Playlist Exclusive: Trailer For 'Psycho Raman' from The Playlist on Vimeo.


Raman est un tueur en série qui sévit à Mumbai. Un soir, alors qu’il est en train de tuer un homme, il est interrompu par Raghav, un policier pas très honnête qui est venu acheter de la drogue. Lorsqu’il découvre son revendeur dans ce fâcheux état, le flic l’achève froidement. Caché dans l’ombre, Raman est fasciné par ce qu’il voit, reconnaissant en Raghav son alter ego. Après avoir réalisé que ce dernier est l’inspecteur chargé de lui mettre la main au collet, le meurtrier n’a qu’un but en tête : faire en sorte que Raghav découvre ce qui se cache au fond de lui et révèle sa vraie nature.

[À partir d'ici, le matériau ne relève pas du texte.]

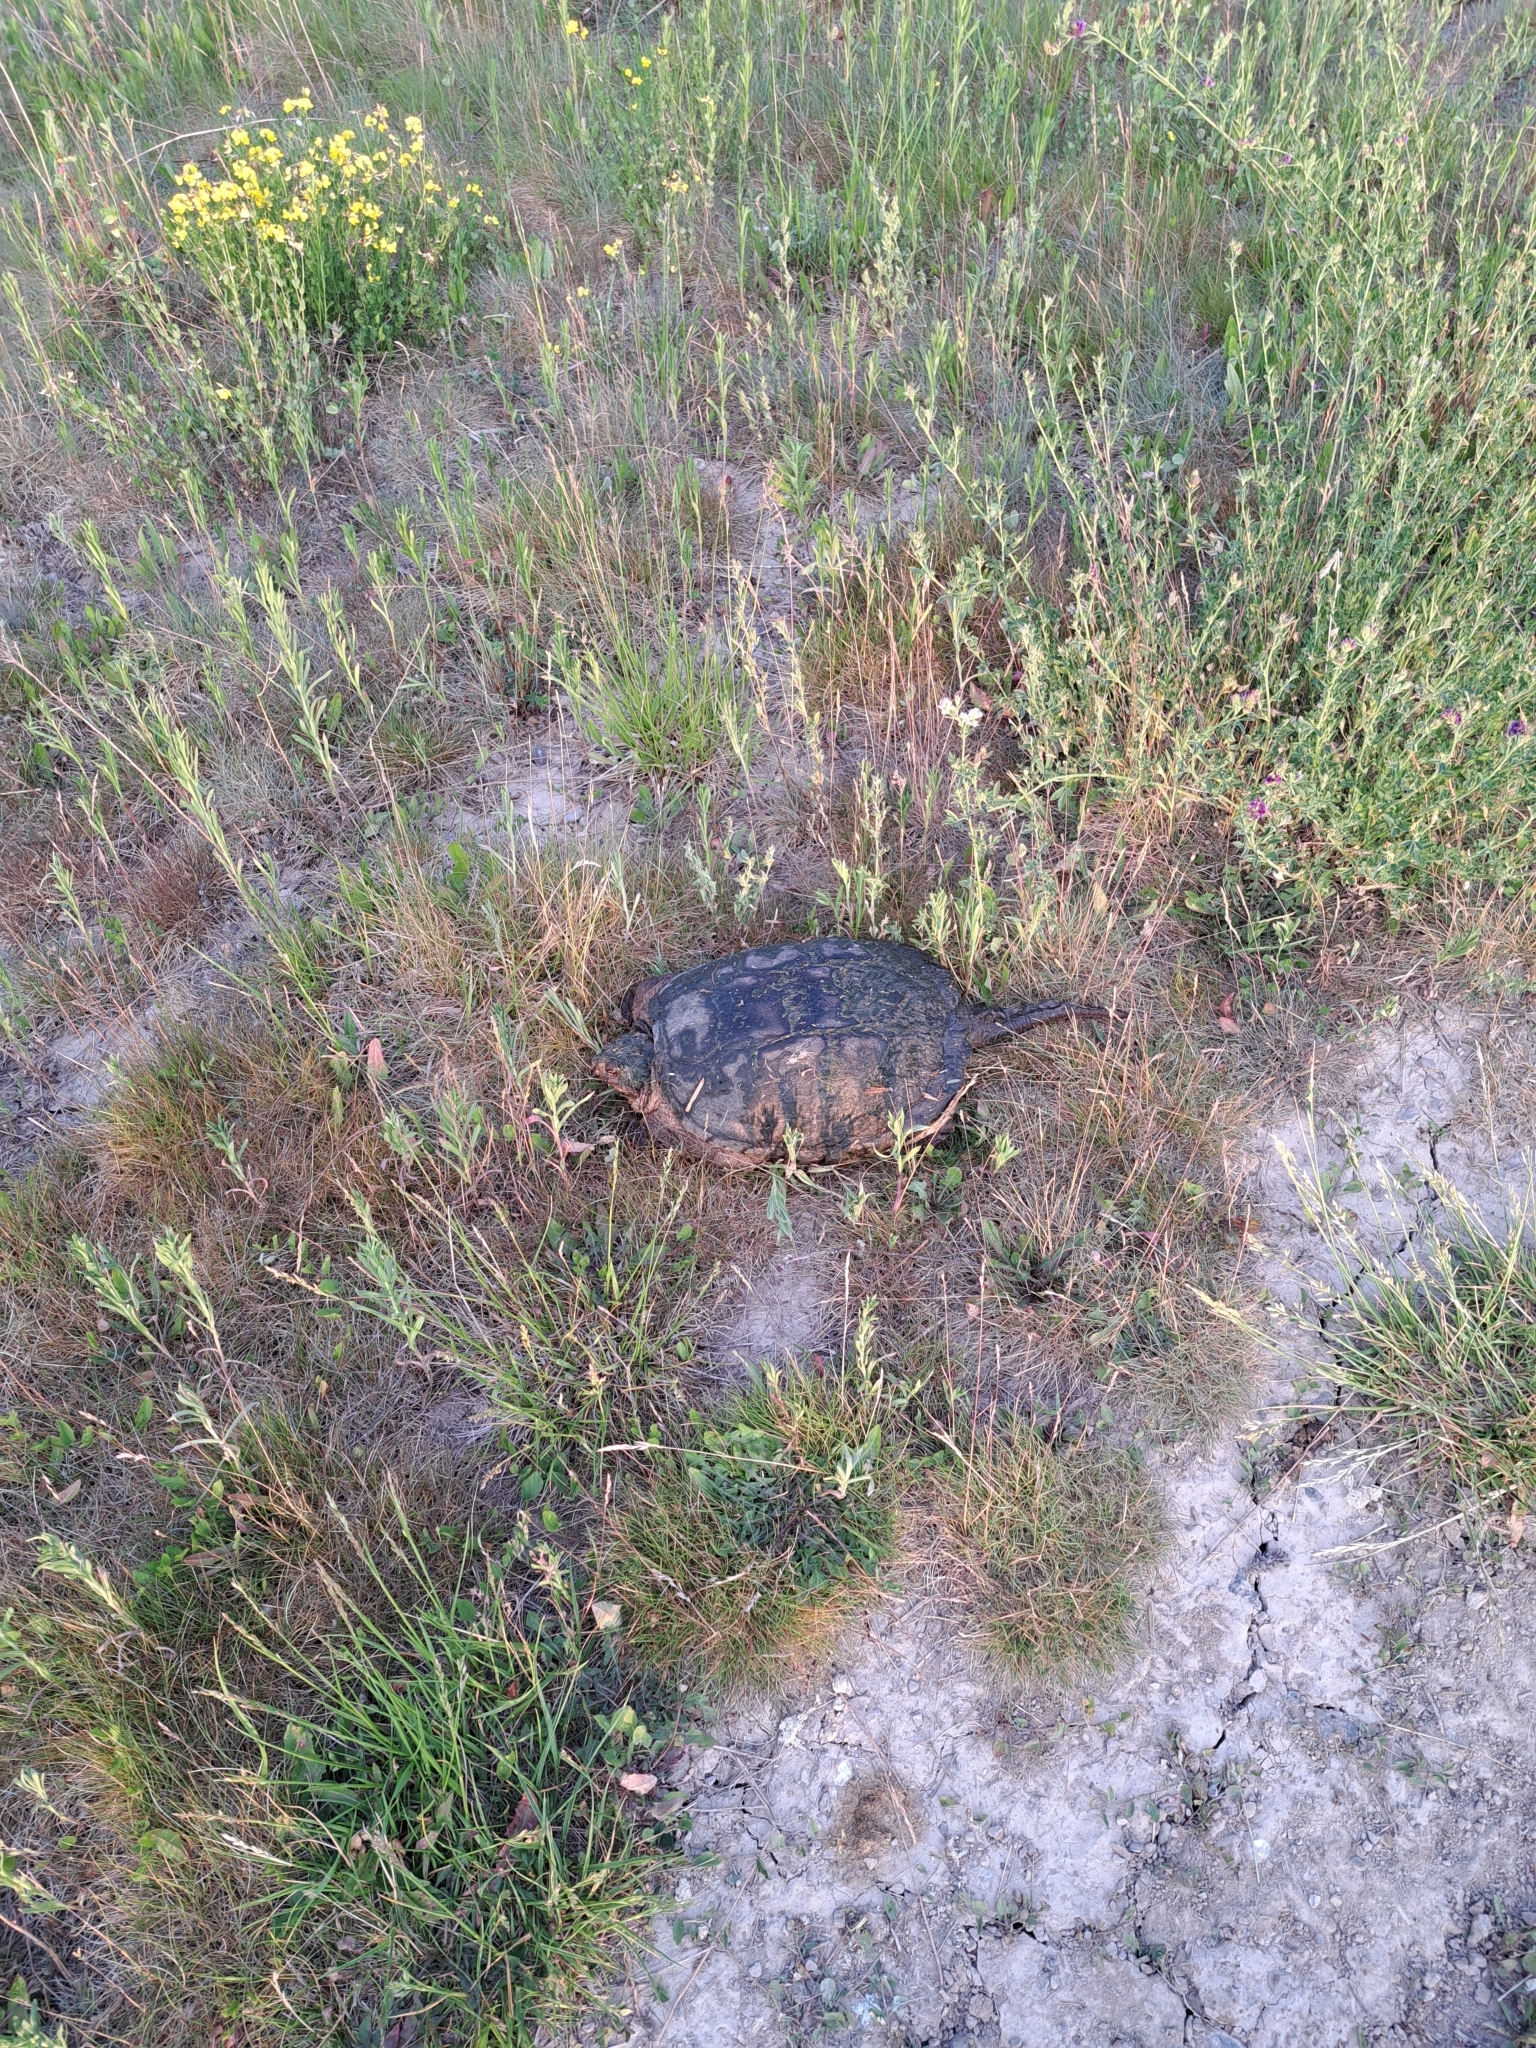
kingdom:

Présenté lors de la dernière édition de la Quinzaine des Réalisateurs, PSYCHO RAMAN est une véritable bombe à retardement qui peut vous sauter au visage à tout moment. Anurag Kashyap offre une vision de l’Inde que nous ne sommes pas habitués de voir. Il avait déjà entamé le travail avec GANGS OF WASSEYPUR, et il a continué de dénoncer l’injustice et la corruption dans l’extraordinaire UGLY, mais il rajoute une couche encore plus sombre avec cette dernière œuvre. Sans jamais tomber dans le gore ou l’horreur facile, il nous offre un film ultra violent et dur, qui nous fait aussi réfléchir. Délibérément explicite, son plus récent long métrage parvient à capturer la pression sociale qui ronge la société. Un tueur né dans les bidonvilles de l’Inde, sans-le-sou, sans aide, qui fracasse le crâne de ses victimes à coup de barre de fer… Ce monstre est habilement juxtaposé à l’homme de loi, issu d’une famille riche, que plusieurs croient droit et vertueux, mais qui est au fond aussi pire que le tueur. Avec son scénario original et intelligent, Kashyap nous présente un voyage en enfer des plus mémorables. Il est aidé dans cette aventure par un acteur au talent démesuré, Nawazuddin Siddiqui, qui offre une performance à couper le souffle. Il réussit à nous faire vivre la folie du personnage, nous faire comprendre sa souffrance et parfois même avoir de l’empathie pour lui. Tous les éléments sont réunis pour faire de ce film une œuvre marquante que les festivaliers ne sont pas près d’oublier.